Everything in the records except the pictures must be copied out exactly.

» Supplied material:
-- -- --
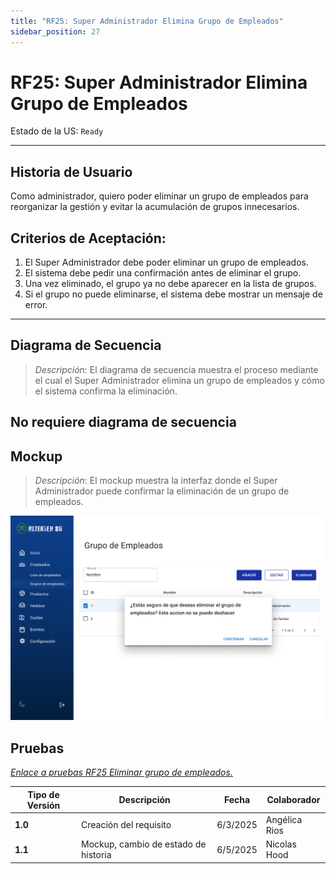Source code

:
 ```yaml
---
title: "RF25: Super Administrador Elimina Grupo de Empleados"
sidebar_position: 27
---
```


# RF25: Super Administrador Elimina Grupo de Empleados

Estado de la US: `Ready`

---

## Historia de Usuario

Como administrador, quiero poder eliminar un grupo de empleados para reorganizar la gestión y evitar la acumulación de grupos innecesarios.

## **Criterios de Aceptación:**

1. El Super Administrador debe poder eliminar un grupo de empleados.
2. El sistema debe pedir una confirmación antes de eliminar el grupo.
3. Una vez eliminado, el grupo ya no debe aparecer en la lista de grupos.
4. Si el grupo no puede eliminarse, el sistema debe mostrar un mensaje de error.

---

## **Diagrama de Secuencia**

> _Descripción_: El diagrama de secuencia muestra el proceso mediante el cual el Super Administrador elimina un grupo de empleados y cómo el sistema confirma la eliminación.

No requiere diagrama de secuencia
---

## **Mockup**

> _Descripción_: El mockup muestra la interfaz donde el Super Administrador puede confirmar la eliminación de un grupo de empleados.

![alt text](<imagenes/RF25-EliminarGrupoEmpleados.png>)

## **Pruebas**

_<u>[Enlace a pruebas RF25 Eliminar grupo de empleados.](https://docs.google.com/spreadsheets/d/1NLGwGrGA5PVOEzLaqxa8Ts1D_Ng3QzzqNKWJYUzxD-M/edit?gid=1152630563#gid=1152630563)</u>_


| **Tipo de Versión** | **Descripción**                               | **Fecha** | **Colaborador**                 |
| ------------------- | --------------------------------------------- | --------- | ------------------------------- |
| **1.0**             | Creación del requisito   | 6/3/2025  | Angélica Rios |
| **1.1**             | Mockup, cambio de estado de historia | 6/5/2025  | Nicolas Hood   |
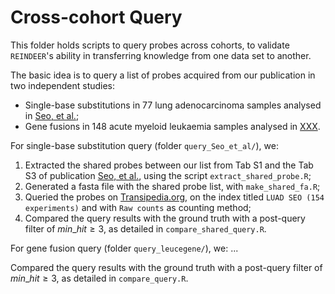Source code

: # Cross-cohort Query

This folder holds scripts to query probes across cohorts, to validate `REINDEER`'s ability in transferring knowledge from one data set to another.

The basic idea is to query a list of probes acquired from our publication in two independent studies:
- Single-base substitutions in 77 lung adenocarcinoma samples analysed in [Seo, et al.](https://doi.org/10.1101/gr.145144.112);
- Gene fusions in 148 acute myeloid leukaemia samples analysed in [XXX]().

For single-base substitution query (folder `query_Seo_et_al/`), we:
1. Extracted the shared probes between our list from Tab S1 and the Tab S3 of publication [Seo, et al.](https://doi.org/10.1101/gr.145144.112), using the script `extract_shared_probe.R`;
2. Generated a fasta file with the shared probe list, with `make_shared_fa.R`;
3. Queried the probes on [Transipedia.org](Transipedia.org), on the index titled `LUAD SEO (154 experiments)` and with `Raw counts` as counting method;
4. Compared the query results with the ground truth with a post-query filter of $min\_hit \geq 3$, as detailed in `compare_shared_query.R`.

For gene fusion query (folder `query_leucegene/`), we:
...

Compared the query results with the ground truth with a post-query filter of $min\_hit \geq 3$, as detailed in `compare_query.R`.
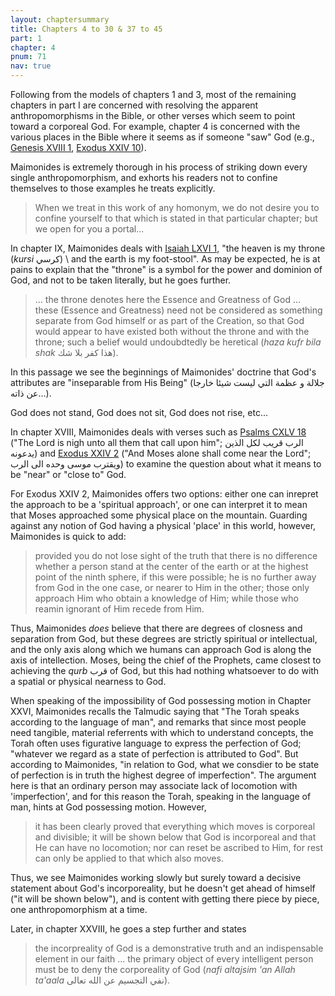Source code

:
 ```yaml
---
layout: chaptersummary
title: Chapters 4 to 30 & 37 to 45
part: 1
chapter: 4
pnum: 71
nav: true
---
```


Following from the models of chapters 1 and 3, most of the remaining chapters in part I are concerned with resolving the apparent anthropomorphisms in the Bible, or other verses which seem to point toward a corporeal God. For example, chapter 4 is concerned with the various places in the Bible where it seems as if someone "saw" God (e.g., [Genesis XVIII 1](https://www.sefaria.org/Gensis.18.1), [Exodus XXIV 10](https://www.sefaria.org/Exodus.24.10)).

Maimonides is extremely thorough in his process of striking down every single anthropomorphism, and exhorts his readers not to confine themselves to those examples he treats explicitly.
> When we treat in this work of any homonym, we do not desire you to confine yourself to that which is stated in that particular chapter; but we open for you a portal...

In chapter IX, Maimonides deals with [Isaiah LXVI 1](https://www.sefaria.org/Isaiah.66.1), "the heaven is my throne (_kursi_ كرسي) \ and the earth is my foot-stool". As may be expected, he is at pains to explain that the "throne" is a symbol for the power and dominion of God, and not to be taken literally, but he goes further. 
>... the throne denotes here the Essence and Greatness of God ... these (Essence and Greatness) need not be considered as something separate from God himself or as part of the Creation, so that God would appear to have existed both without the throne and with the throne; such a belief would undoubdtedly be heretical (_haza kufr bila shak_ هذا كفر بلا شك).

In this passage we see the beginnings of Maimonides' doctrine that God's attributes are "inseparable from His Being" (جلالة و عظمة التي ليست شيئا خارجا عن ذاته...).

God does not stand, God does not sit, God does not rise, etc...

In chapter XVIII, Maimonides deals with verses such as [Psalms CXLV 18](https://www.sefaria.org/Psalms.145.18) ("The Lord is nigh unto all them that call upon him"; الرب قريب لكل الذين يدعونه) and [Exodus XXIV 2](https://www.sefaria.org/Exodus.24.2) ("And Moses alone shall come near the Lord"; ويقترب موسى وحده الى الرب) to examine the question about what it means to be "near" or "close to" God. 

For Exodus XXIV 2, Maimonides offers two options: either one can inrepret the approach to be a 'spiritual approach', or one can interpret it to mean that Moses approached some physical place on the mountain. Guarding against any notion of God having a physical 'place' in this world, however, Maimonides is quick to add:
> provided you do not lose sight of the truth that there is no difference whether a person stand at the center of the earth or at the highest point of the ninth sphere, if this were possible; he is no further away from God in the one case, or nearer to Him in the other; those only approach Him who obtain a knowledge of Him; while those who reamin ignorant of Him recede from Him.

Thus, Maimonides _does_ believe that there are degrees of closness and separation from God, but these degrees are strictly spiritual or intellectual, and the only axis along which we humans can approach God is along the axis of intellection. Moses, being the chief of the Prophets, came closest to achieving the _qurb_ قرب of God, but this had nothing whatsoever to do with a spatial or physical nearness to God.

When speaking of the impossibility of God possessing motion in Chapter XXVI, Maimonides recalls the Talmudic saying that "The Torah speaks according to the language of man", and remarks that since most people need tangible, material referrents with which to understand concepts, the Torah often uses figurative language to express the perfection of God; "whatever we regard as a state of perfection is attributed to God". But according to Maimonides, "in relation to God, what we consdier to be state of perfection is in truth the highest degree of imperfection". The argument here is that an ordinary person may associate lack of locomotion with 'imperfection', and for this reason the Torah, speaking in the language of man, hints at God possessing motion. However,
> it has been clearly proved that everything which moves is corporeal and divisible; it will be shown below that God is incorporeal and that He can have no locomotion; nor can reset be ascribed to Him, for rest can only be applied to that which also moves.

Thus, we see Maimonides working slowly but surely toward a decisive statement about God's incorporeality, but he doesn't get ahead of himself ("it will be shown below"), and is content with getting there piece by piece, one anthropomorphism at a time.

Later, in chapter XXVIII, he goes a step further and states 
>the incorpreality of God is a demonstrative truth and an indispensable element in our faith ... the primary object of every intelligent person must be to deny the corporeality of God (_nafi altajsim 'an Allah ta'aala_ نفي التجسيم عن الله تعالى).




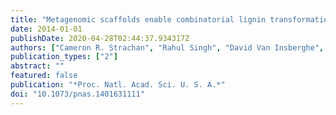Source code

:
 ```yaml
---
title: "Metagenomic scaffolds enable combinatorial lignin transformation"
date: 2014-01-01
publishDate: 2020-04-28T02:44:37.934317Z
authors: ["Cameron R. Strachan", "Rahul Singh", "David Van Insberghe", "Kateryna Ievdokymenko", "Karen Budwill", "William W. Mohn", "Lindsay D. Eltis", "Steven J. Hallam"]
publication_types: ["2"]
abstract: ""
featured: false
publication: "*Proc. Natl. Acad. Sci. U. S. A.*"
doi: "10.1073/pnas.1401631111"
---
```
-- -- --
» Output:
Source code

:
 ```yaml
---
title: "RF25: Super Administrador Elimina Grupo de Empleados"
sidebar_position: 27
---
```


# RF25: Super Administrador Elimina Grupo de Empleados

Estado de la US: `Ready`

---

## Historia de Usuario

Como administrador, quiero poder eliminar un grupo de empleados para reorganizar la gestión y evitar la acumulación de grupos innecesarios.

## **Criterios de Aceptación:**

1. El Super Administrador debe poder eliminar un grupo de empleados.
2. El sistema debe pedir una confirmación antes de eliminar el grupo.
3. Una vez eliminado, el grupo ya no debe aparecer en la lista de grupos.
4. Si el grupo no puede eliminarse, el sistema debe mostrar un mensaje de error.

---

## **Diagrama de Secuencia**

> _Descripción_: El diagrama de secuencia muestra el proceso mediante el cual el Super Administrador elimina un grupo de empleados y cómo el sistema confirma la eliminación.

No requiere diagrama de secuencia
---

## **Mockup**

> _Descripción_: El mockup muestra la interfaz donde el Super Administrador puede confirmar la eliminación de un grupo de empleados.

![alt text](<imagenes/RF25-EliminarGrupoEmpleados.png>)

## **Pruebas**

_<u>[Enlace a pruebas RF25 Eliminar grupo de empleados.](https://docs.google.com/spreadsheets/d/1NLGwGrGA5PVOEzLaqxa8Ts1D_Ng3QzzqNKWJYUzxD-M/edit?gid=1152630563#gid=1152630563)</u>_


| **Tipo de Versión** | **Descripción**                               | **Fecha** | **Colaborador**                 |
| ------------------- | --------------------------------------------- | --------- | ------------------------------- |
| **1.0**             | Creación del requisito   | 6/3/2025  | Angélica Rios |
| **1.1**             | Mockup, cambio de estado de historia | 6/5/2025  | Nicolas Hood   |
Source code

: # Cross-cohort Query

This folder holds scripts to query probes across cohorts, to validate `REINDEER`'s ability in transferring knowledge from one data set to another.

The basic idea is to query a list of probes acquired from our publication in two independent studies:
- Single-base substitutions in 77 lung adenocarcinoma samples analysed in [Seo, et al.](https://doi.org/10.1101/gr.145144.112);
- Gene fusions in 148 acute myeloid leukaemia samples analysed in [XXX]().

For single-base substitution query (folder `query_Seo_et_al/`), we:
1. Extracted the shared probes between our list from Tab S1 and the Tab S3 of publication [Seo, et al.](https://doi.org/10.1101/gr.145144.112), using the script `extract_shared_probe.R`;
2. Generated a fasta file with the shared probe list, with `make_shared_fa.R`;
3. Queried the probes on [Transipedia.org](Transipedia.org), on the index titled `LUAD SEO (154 experiments)` and with `Raw counts` as counting method;
4. Compared the query results with the ground truth with a post-query filter of $min\_hit \geq 3$, as detailed in `compare_shared_query.R`.

For gene fusion query (folder `query_leucegene/`), we:
...

Compared the query results with the ground truth with a post-query filter of $min\_hit \geq 3$, as detailed in `compare_query.R`.
Source code

:
 ```yaml
---
layout: chaptersummary
title: Chapters 4 to 30 & 37 to 45
part: 1
chapter: 4
pnum: 71
nav: true
---
```


Following from the models of chapters 1 and 3, most of the remaining chapters in part I are concerned with resolving the apparent anthropomorphisms in the Bible, or other verses which seem to point toward a corporeal God. For example, chapter 4 is concerned with the various places in the Bible where it seems as if someone "saw" God (e.g., [Genesis XVIII 1](https://www.sefaria.org/Gensis.18.1), [Exodus XXIV 10](https://www.sefaria.org/Exodus.24.10)).

Maimonides is extremely thorough in his process of striking down every single anthropomorphism, and exhorts his readers not to confine themselves to those examples he treats explicitly.
> When we treat in this work of any homonym, we do not desire you to confine yourself to that which is stated in that particular chapter; but we open for you a portal...

In chapter IX, Maimonides deals with [Isaiah LXVI 1](https://www.sefaria.org/Isaiah.66.1), "the heaven is my throne (_kursi_ كرسي) \ and the earth is my foot-stool". As may be expected, he is at pains to explain that the "throne" is a symbol for the power and dominion of God, and not to be taken literally, but he goes further. 
>... the throne denotes here the Essence and Greatness of God ... these (Essence and Greatness) need not be considered as something separate from God himself or as part of the Creation, so that God would appear to have existed both without the throne and with the throne; such a belief would undoubdtedly be heretical (_haza kufr bila shak_ هذا كفر بلا شك).

In this passage we see the beginnings of Maimonides' doctrine that God's attributes are "inseparable from His Being" (جلالة و عظمة التي ليست شيئا خارجا عن ذاته...).

God does not stand, God does not sit, God does not rise, etc...

In chapter XVIII, Maimonides deals with verses such as [Psalms CXLV 18](https://www.sefaria.org/Psalms.145.18) ("The Lord is nigh unto all them that call upon him"; الرب قريب لكل الذين يدعونه) and [Exodus XXIV 2](https://www.sefaria.org/Exodus.24.2) ("And Moses alone shall come near the Lord"; ويقترب موسى وحده الى الرب) to examine the question about what it means to be "near" or "close to" God. 

For Exodus XXIV 2, Maimonides offers two options: either one can inrepret the approach to be a 'spiritual approach', or one can interpret it to mean that Moses approached some physical place on the mountain. Guarding against any notion of God having a physical 'place' in this world, however, Maimonides is quick to add:
> provided you do not lose sight of the truth that there is no difference whether a person stand at the center of the earth or at the highest point of the ninth sphere, if this were possible; he is no further away from God in the one case, or nearer to Him in the other; those only approach Him who obtain a knowledge of Him; while those who reamin ignorant of Him recede from Him.

Thus, Maimonides _does_ believe that there are degrees of closness and separation from God, but these degrees are strictly spiritual or intellectual, and the only axis along which we humans can approach God is along the axis of intellection. Moses, being the chief of the Prophets, came closest to achieving the _qurb_ قرب of God, but this had nothing whatsoever to do with a spatial or physical nearness to God.

When speaking of the impossibility of God possessing motion in Chapter XXVI, Maimonides recalls the Talmudic saying that "The Torah speaks according to the language of man", and remarks that since most people need tangible, material referrents with which to understand concepts, the Torah often uses figurative language to express the perfection of God; "whatever we regard as a state of perfection is attributed to God". But according to Maimonides, "in relation to God, what we consdier to be state of perfection is in truth the highest degree of imperfection". The argument here is that an ordinary person may associate lack of locomotion with 'imperfection', and for this reason the Torah, speaking in the language of man, hints at God possessing motion. However,
> it has been clearly proved that everything which moves is corporeal and divisible; it will be shown below that God is incorporeal and that He can have no locomotion; nor can reset be ascribed to Him, for rest can only be applied to that which also moves.

Thus, we see Maimonides working slowly but surely toward a decisive statement about God's incorporeality, but he doesn't get ahead of himself ("it will be shown below"), and is content with getting there piece by piece, one anthropomorphism at a time.

Later, in chapter XXVIII, he goes a step further and states 
>the incorpreality of God is a demonstrative truth and an indispensable element in our faith ... the primary object of every intelligent person must be to deny the corporeality of God (_nafi altajsim 'an Allah ta'aala_ نفي التجسيم عن الله تعالى).




Source code

:
 ```yaml
---
title: "Metagenomic scaffolds enable combinatorial lignin transformation"
date: 2014-01-01
publishDate: 2020-04-28T02:44:37.934317Z
authors: ["Cameron R. Strachan", "Rahul Singh", "David Van Insberghe", "Kateryna Ievdokymenko", "Karen Budwill", "William W. Mohn", "Lindsay D. Eltis", "Steven J. Hallam"]
publication_types: ["2"]
abstract: ""
featured: false
publication: "*Proc. Natl. Acad. Sci. U. S. A.*"
doi: "10.1073/pnas.1401631111"
---
```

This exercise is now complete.